INSTRUCTION: Could you set down the lines of the material below exactly, starting at the line that contains "halinde, ilgili içerikler" and ending at the line that contains "Diseño profesional adaptado a tu marca", leaving out the pictures?

Stored data
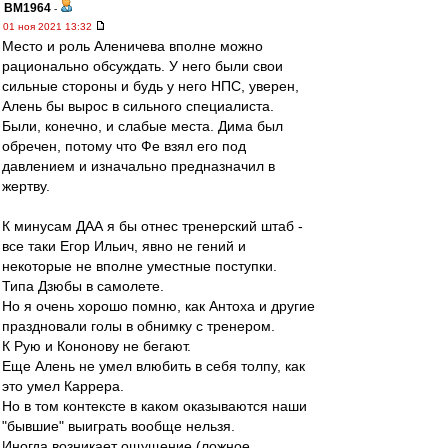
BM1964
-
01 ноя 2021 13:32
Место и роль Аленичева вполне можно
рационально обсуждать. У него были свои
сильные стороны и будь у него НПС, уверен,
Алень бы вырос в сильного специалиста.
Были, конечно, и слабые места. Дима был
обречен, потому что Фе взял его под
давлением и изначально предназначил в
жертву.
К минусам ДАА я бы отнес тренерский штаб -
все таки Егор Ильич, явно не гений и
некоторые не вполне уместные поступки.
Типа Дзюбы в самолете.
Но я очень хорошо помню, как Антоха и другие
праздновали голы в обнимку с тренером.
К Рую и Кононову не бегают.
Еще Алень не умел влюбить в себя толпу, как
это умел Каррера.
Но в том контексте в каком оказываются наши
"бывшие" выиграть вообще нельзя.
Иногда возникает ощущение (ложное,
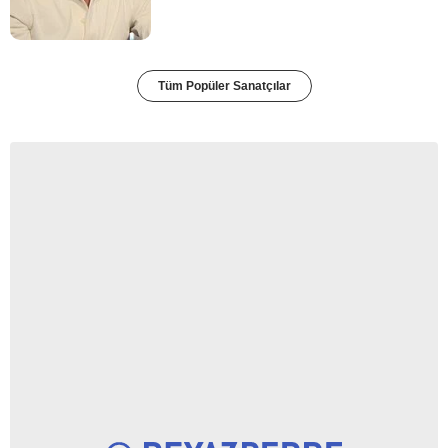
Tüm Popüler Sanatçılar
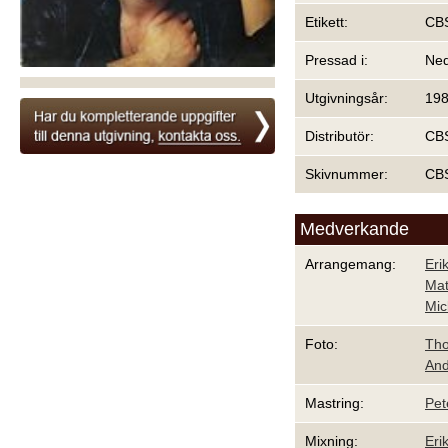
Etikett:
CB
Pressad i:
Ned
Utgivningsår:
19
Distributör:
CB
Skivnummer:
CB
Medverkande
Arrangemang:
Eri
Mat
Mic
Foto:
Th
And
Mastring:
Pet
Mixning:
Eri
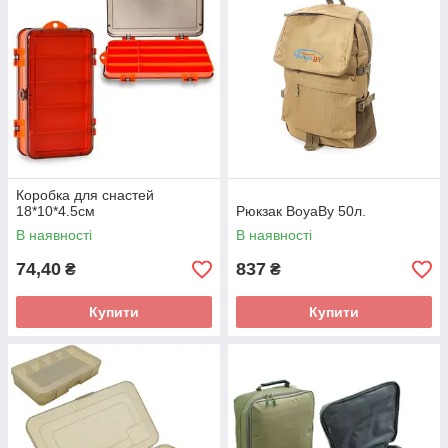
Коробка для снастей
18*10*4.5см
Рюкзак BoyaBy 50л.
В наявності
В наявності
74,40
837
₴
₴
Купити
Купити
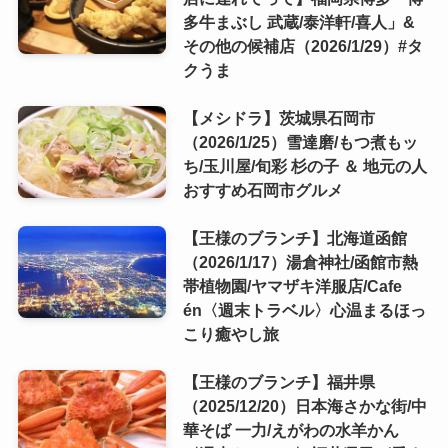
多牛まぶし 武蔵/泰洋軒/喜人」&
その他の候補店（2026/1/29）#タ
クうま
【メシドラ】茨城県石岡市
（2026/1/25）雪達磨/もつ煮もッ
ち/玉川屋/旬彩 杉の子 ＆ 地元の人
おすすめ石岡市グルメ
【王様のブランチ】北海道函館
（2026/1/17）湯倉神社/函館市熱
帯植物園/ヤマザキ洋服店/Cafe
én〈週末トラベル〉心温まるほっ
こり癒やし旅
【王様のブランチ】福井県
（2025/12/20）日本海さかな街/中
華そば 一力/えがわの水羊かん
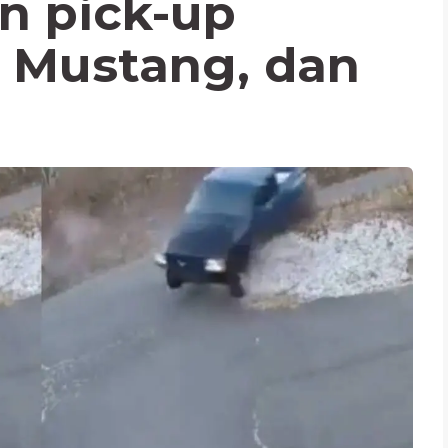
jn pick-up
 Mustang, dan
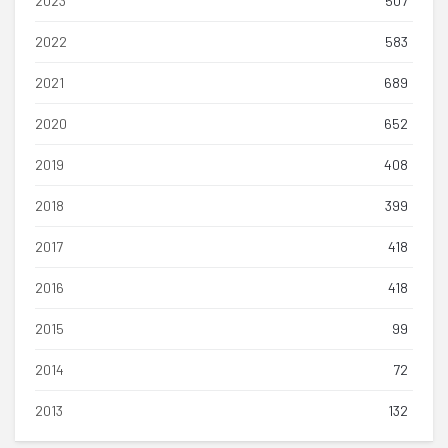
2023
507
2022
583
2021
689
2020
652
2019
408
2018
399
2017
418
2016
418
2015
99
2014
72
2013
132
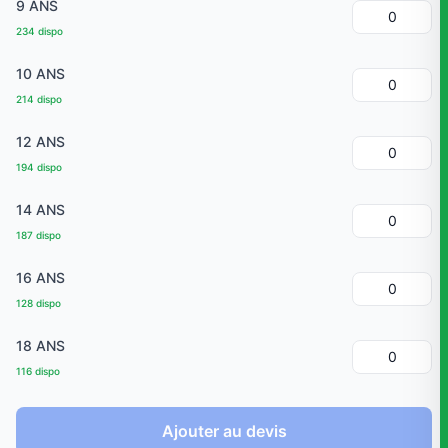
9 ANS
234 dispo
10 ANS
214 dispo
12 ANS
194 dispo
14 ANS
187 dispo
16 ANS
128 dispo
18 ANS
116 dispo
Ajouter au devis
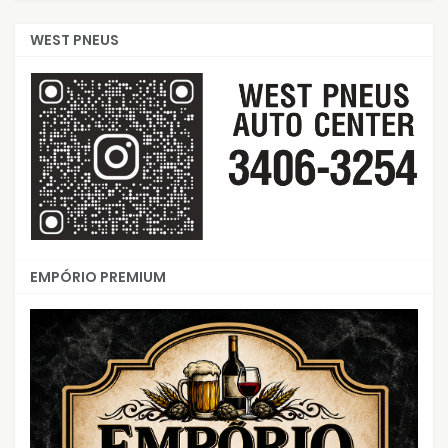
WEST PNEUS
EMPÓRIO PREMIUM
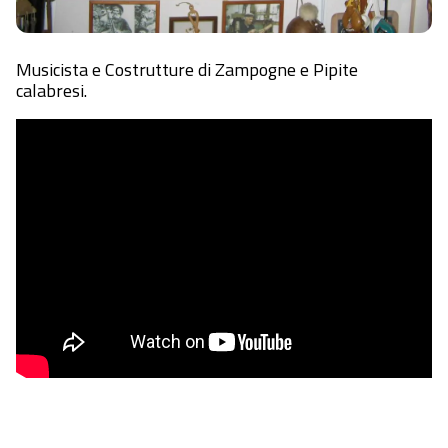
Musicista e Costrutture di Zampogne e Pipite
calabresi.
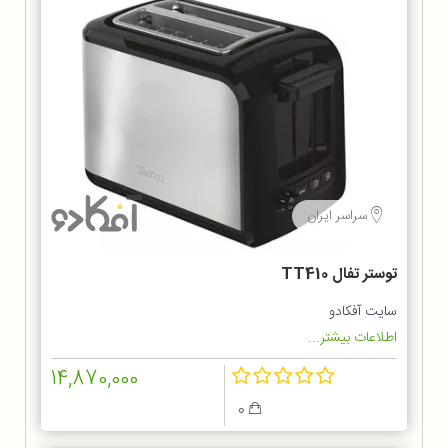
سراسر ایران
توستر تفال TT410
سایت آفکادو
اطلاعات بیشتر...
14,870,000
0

* * *

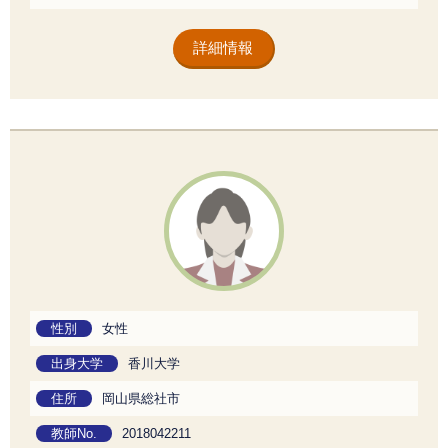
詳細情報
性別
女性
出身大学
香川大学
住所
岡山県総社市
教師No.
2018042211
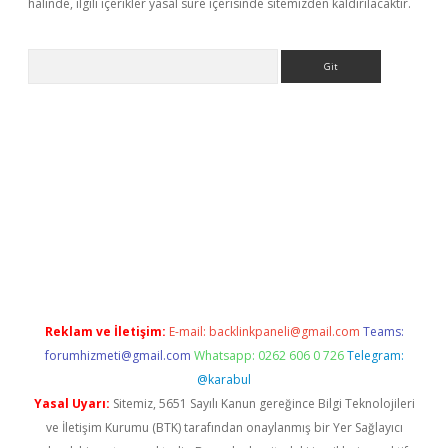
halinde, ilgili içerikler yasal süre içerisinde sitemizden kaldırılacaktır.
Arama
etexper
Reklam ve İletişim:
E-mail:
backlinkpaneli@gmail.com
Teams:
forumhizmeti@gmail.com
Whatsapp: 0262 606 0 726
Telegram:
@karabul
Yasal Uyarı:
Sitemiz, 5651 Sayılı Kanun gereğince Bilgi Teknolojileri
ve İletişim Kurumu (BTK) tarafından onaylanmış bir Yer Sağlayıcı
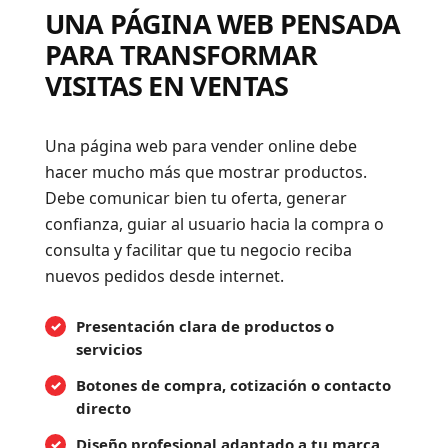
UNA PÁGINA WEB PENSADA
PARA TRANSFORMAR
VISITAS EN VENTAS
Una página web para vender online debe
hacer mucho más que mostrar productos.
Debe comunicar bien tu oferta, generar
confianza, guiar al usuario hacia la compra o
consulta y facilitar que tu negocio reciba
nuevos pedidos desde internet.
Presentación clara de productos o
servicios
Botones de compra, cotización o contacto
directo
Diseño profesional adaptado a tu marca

REPLY:
halinde, ilgili içerikler yasal süre içerisinde sitemizden kaldırılacaktır.
Arama
etexper
Reklam ve İletişim:
E-mail:
backlinkpaneli@gmail.com
Teams:
forumhizmeti@gmail.com
Whatsapp: 0262 606 0 726
Telegram:
@karabul
Yasal Uyarı:
Sitemiz, 5651 Sayılı Kanun gereğince Bilgi Teknolojileri
ve İletişim Kurumu (BTK) tarafından onaylanmış bir Yer Sağlayıcı
UNA PÁGINA WEB PENSADA
PARA TRANSFORMAR
VISITAS EN VENTAS
Una página web para vender online debe
hacer mucho más que mostrar productos.
Debe comunicar bien tu oferta, generar
confianza, guiar al usuario hacia la compra o
consulta y facilitar que tu negocio reciba
nuevos pedidos desde internet.
Presentación clara de productos o
servicios
Botones de compra, cotización o contacto
directo
Diseño profesional adaptado a tu marca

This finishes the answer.